(Stored items)
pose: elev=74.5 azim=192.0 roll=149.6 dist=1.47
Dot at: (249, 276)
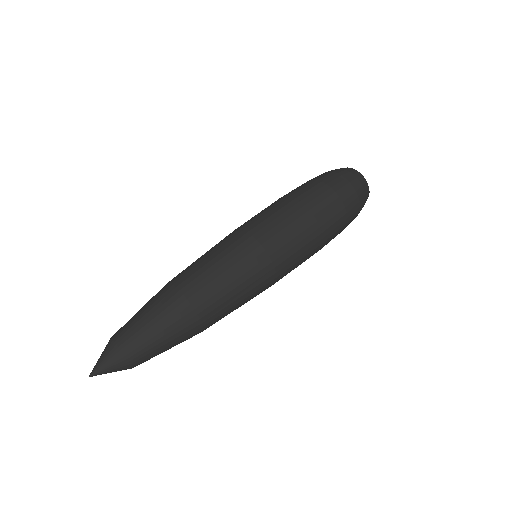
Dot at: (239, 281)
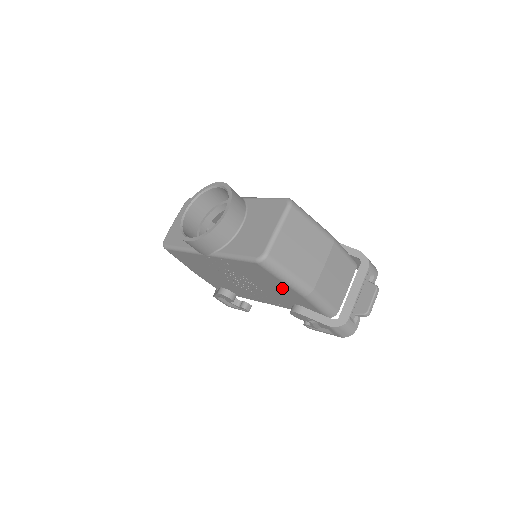
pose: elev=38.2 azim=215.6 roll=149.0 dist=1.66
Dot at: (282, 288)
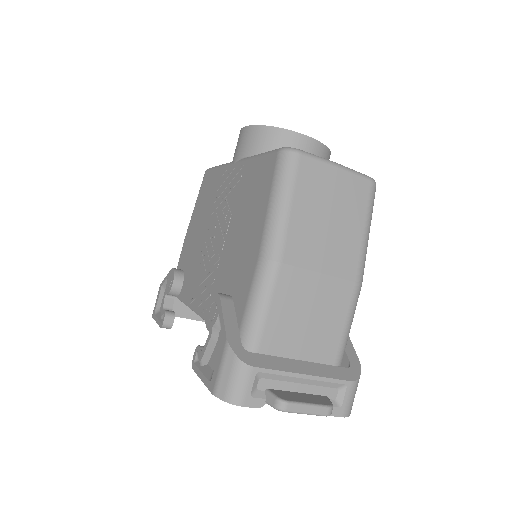
Dot at: (252, 235)
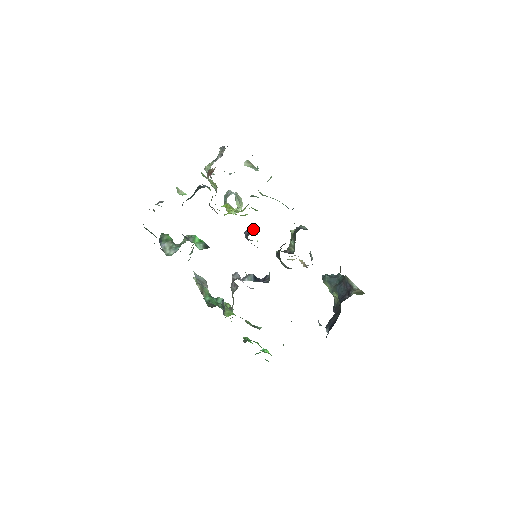
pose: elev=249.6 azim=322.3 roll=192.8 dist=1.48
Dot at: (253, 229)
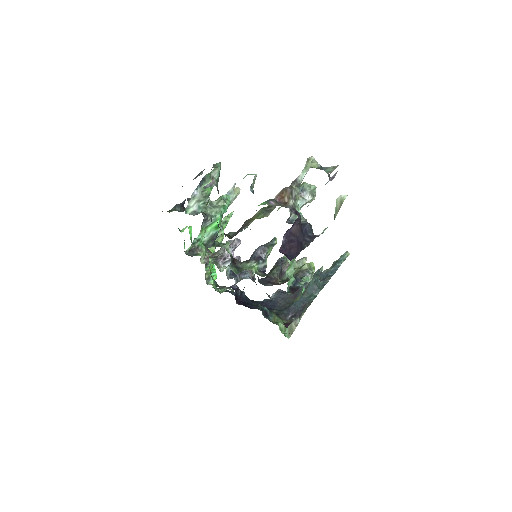
Dot at: (263, 256)
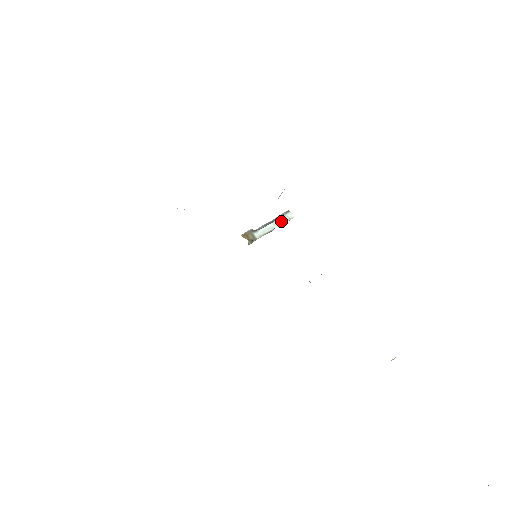
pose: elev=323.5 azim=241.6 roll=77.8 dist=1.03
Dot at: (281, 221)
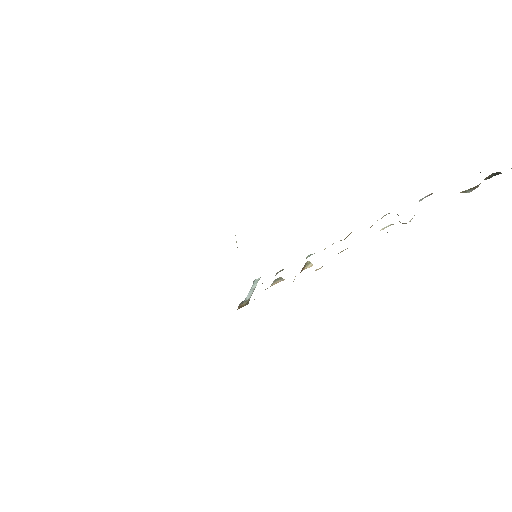
Dot at: (255, 284)
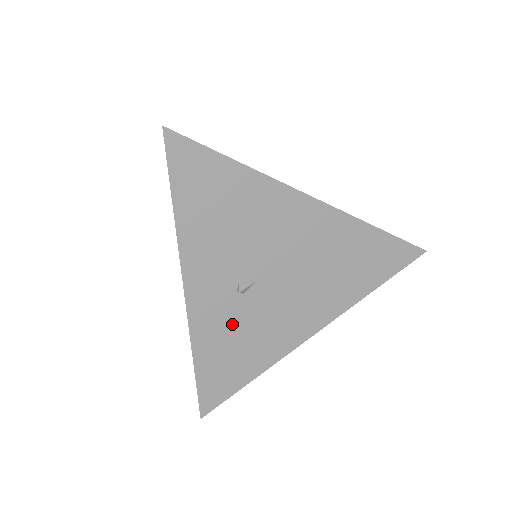
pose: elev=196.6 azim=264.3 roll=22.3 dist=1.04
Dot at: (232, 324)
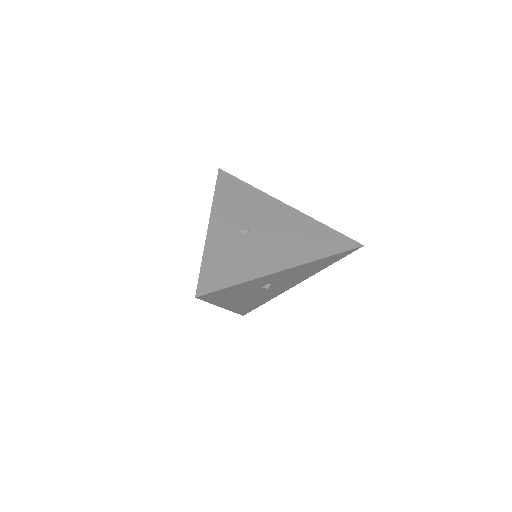
Dot at: (232, 247)
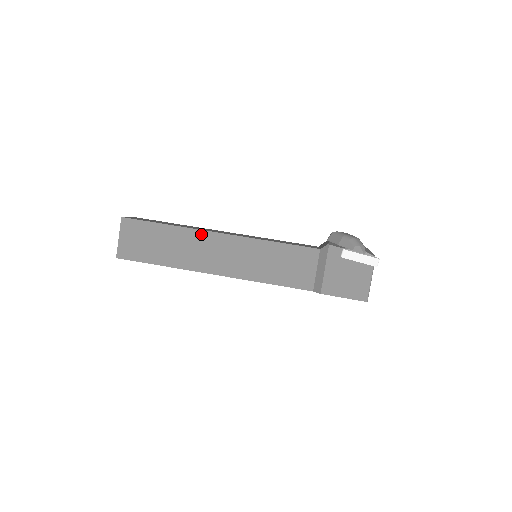
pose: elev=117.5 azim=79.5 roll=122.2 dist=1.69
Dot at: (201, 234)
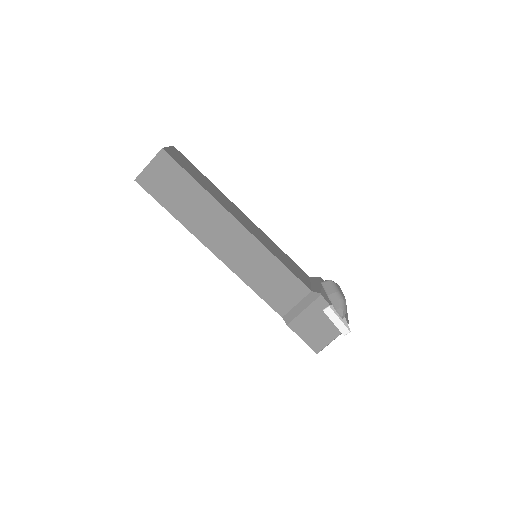
Dot at: (224, 213)
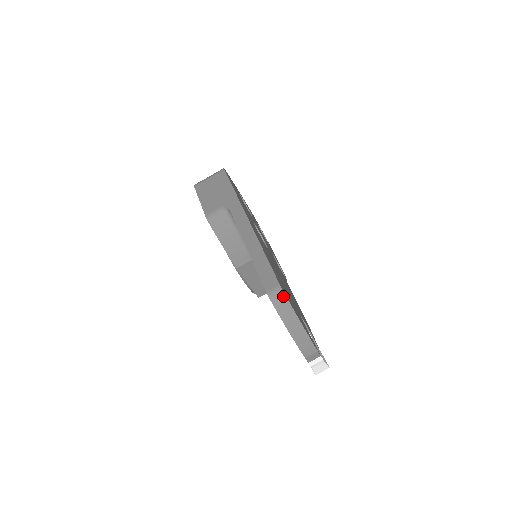
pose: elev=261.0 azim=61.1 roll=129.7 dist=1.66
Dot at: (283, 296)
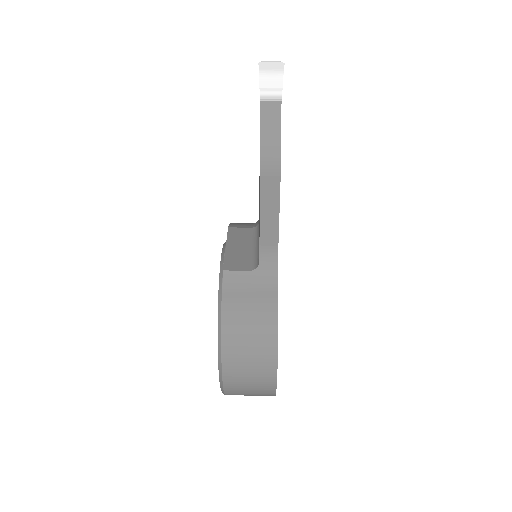
Dot at: occluded
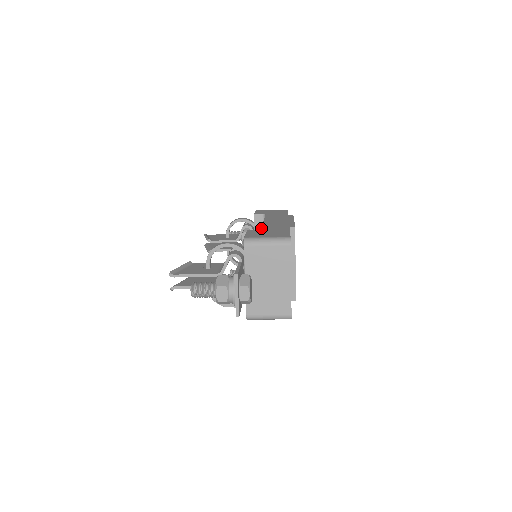
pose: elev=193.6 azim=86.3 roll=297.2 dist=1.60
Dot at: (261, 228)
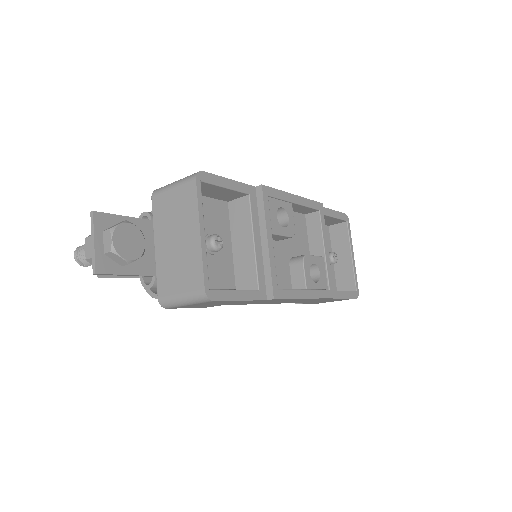
Dot at: occluded
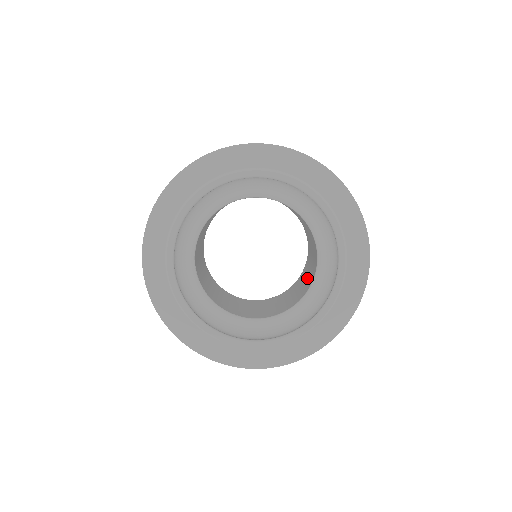
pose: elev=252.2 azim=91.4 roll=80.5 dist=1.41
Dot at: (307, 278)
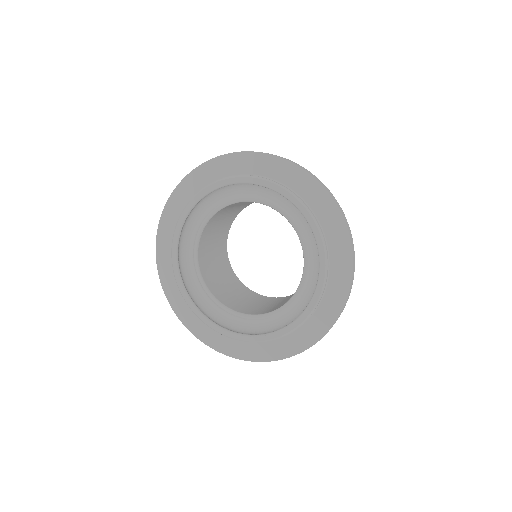
Dot at: (276, 305)
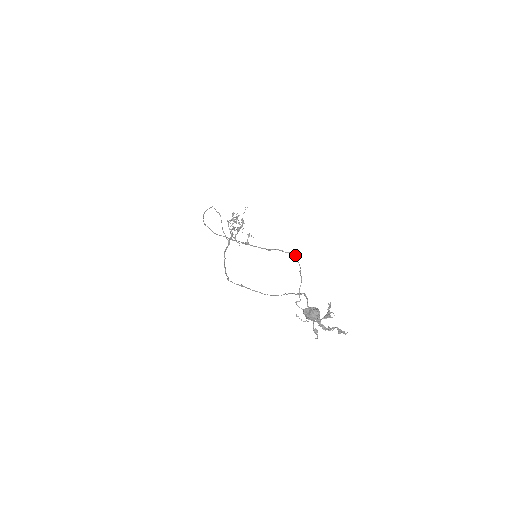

Work to be completed: Copy the lines of the records above without any changes, starting at the line containing "pose: elev=38.2 azim=215.6" and ending at the line containing "Dot at: (255, 284)", both included. Leave the pictures out.

Complete response:
pose: elev=38.2 azim=215.6 roll=149.0 dist=1.66
Dot at: (282, 288)
Dot at: (252, 235)
pose: elev=249.6 azim=322.3 roll=192.8 dist=1.48
Dot at: (253, 229)
Dot at: (263, 256)
pose: elev=323.5 azim=241.6 roll=77.8 dist=1.03
Dot at: (281, 221)
Dot at: (255, 284)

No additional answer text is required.